Le Collectif pour la Défense des Droits du Peuple de l’Azawad (CD-DPA) a publié, ce 3 août 2026, un communiqué dans lequel il met en garde contre une escalade alarmante des attaques visant les populations civiles au cours des dix derniers jours en Azawad. L’organisation appelle le Haut-Commissariat des Nations Unies aux droits de l’homme (HCDH), Amnesty International et Human Rights Watch à intervenir d’urgence afin de documenter les violations signalées et d’ouvrir une enquête indépendante.
Selon le communiqué, les équipes de documentation du CD-DPA ont recensé une série d’opérations militaires et de frappes aériennes s’étendant de Douentza jusqu’à Tinzawatene. Le Collectif accuse les Forces armées maliennes (FAMa) et les forces russes de l’Africa Corps d’avoir mené des attaques contre des villages, des infrastructures civiles, des établissements de santé ainsi que des sites accueillant des civils et des personnes déplacées.
D’après le document, le 25 juillet 2026, un convoi militaire venu de Sévaré a incendié les villages de Kiri et Mebougou, dans la zone de Wami (Douentza), détruisant des dizaines d’habitations et laissant de nombreuses familles sans abri.
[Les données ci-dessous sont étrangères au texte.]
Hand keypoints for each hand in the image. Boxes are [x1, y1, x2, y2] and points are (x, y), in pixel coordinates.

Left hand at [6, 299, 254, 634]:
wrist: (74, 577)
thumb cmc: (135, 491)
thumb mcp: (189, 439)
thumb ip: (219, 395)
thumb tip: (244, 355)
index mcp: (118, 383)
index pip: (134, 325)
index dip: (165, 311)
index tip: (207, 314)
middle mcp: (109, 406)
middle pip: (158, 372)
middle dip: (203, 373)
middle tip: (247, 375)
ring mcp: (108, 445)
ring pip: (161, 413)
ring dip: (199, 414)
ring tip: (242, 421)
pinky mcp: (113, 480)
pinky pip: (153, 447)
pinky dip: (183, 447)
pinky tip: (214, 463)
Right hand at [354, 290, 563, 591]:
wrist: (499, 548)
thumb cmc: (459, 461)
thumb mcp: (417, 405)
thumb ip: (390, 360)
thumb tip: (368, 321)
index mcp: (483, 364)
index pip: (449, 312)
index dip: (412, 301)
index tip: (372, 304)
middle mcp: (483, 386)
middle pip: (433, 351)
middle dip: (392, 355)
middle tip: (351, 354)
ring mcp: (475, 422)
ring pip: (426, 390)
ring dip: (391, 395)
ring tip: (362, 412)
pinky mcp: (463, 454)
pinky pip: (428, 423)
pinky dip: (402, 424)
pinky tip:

Le 26 juillet, trois civils auraient été exécutés lors du passage de ce même convoi à Wami, tandis qu’un véhicule civil a également été incendié.
Le CD-DPA affirme qu’entre les 28 et 29 juillet, des drones de type Shahed ont frappé la localité de Talahandak, détruisant entièrement le centre de santé communautaire, son dépôt de produits pharmaceutiques, les équipements médicaux ainsi que plusieurs commerces. Le Collectif fait état de quatre civils tués et de six blessés, parmi lesquels figureraient des ressortissants nigériens.
Le communiqué indique également que les 29 et 30 juillet, des frappes de drones ont visé le site d’Ikharabane (Tinzawatene), causant, selon le CD-DPA, la mort de sept orpailleurs civils et faisant une vingtaine de blessés de nationalités tchadienne et nigérienne.
Le Collectif rapporte en outre que le 31 juillet, quatre civils auraient été tués à Doro et Tinassamed. Le 1er août, deux autres civils auraient été abattus à Issayagna et Amasrakad (Gourma), tandis que de nouvelles frappes détruisaient trois boutiques de commerce à Talahandak.
Le 2 août, le CD-DPA affirme qu’un avion de combat Soukhoï-24 a bombardé le site d’orpaillage artisanal d’Agharghar, près de Tessalit, détruisant les moyens de subsistance des populations locales et des personnes déplacées. Dans la nuit du 2 au 3 août, une nouvelle frappe aérienne aurait visé l’infrastructure sanitaire d’Ikharabane (Tinzawatene), détruisant le bâtiment et mettant hors service les équipements médicaux destinés aux populations réfugiées près de la frontière.
Dans son communiqué, le CD-DPA estime que le bombardement des infrastructures sanitaires, l’incendie des villages, la destruction des points d’eau, des commerces et des sites d’activité civile « ne répondent à aucun impératif militaire ». L’organisation considère que ces actes relèvent d’une stratégie de punition collective et d’asphyxie humanitaire visant à rendre ces régions inhabitables, et affirme qu’ils constituent de graves violations des Conventions de Genève, susceptibles de relever de crimes de guerre.
En conclusion, le Collectif pour la Défense des Droits du Peuple de l’Azawad (CD-DPA) exige l’arrêt immédiat et sans condition de toutes les opérations terrestres et aériennes dirigées contre les civils et les infrastructures d’utilité publique. Il appelle également les Nations Unies ainsi que les organisations internationales de défense des droits humains à rompre le silence, à dépêcher des missions indépendantes et à enquêter sur les faits rapportés dans son communiqué.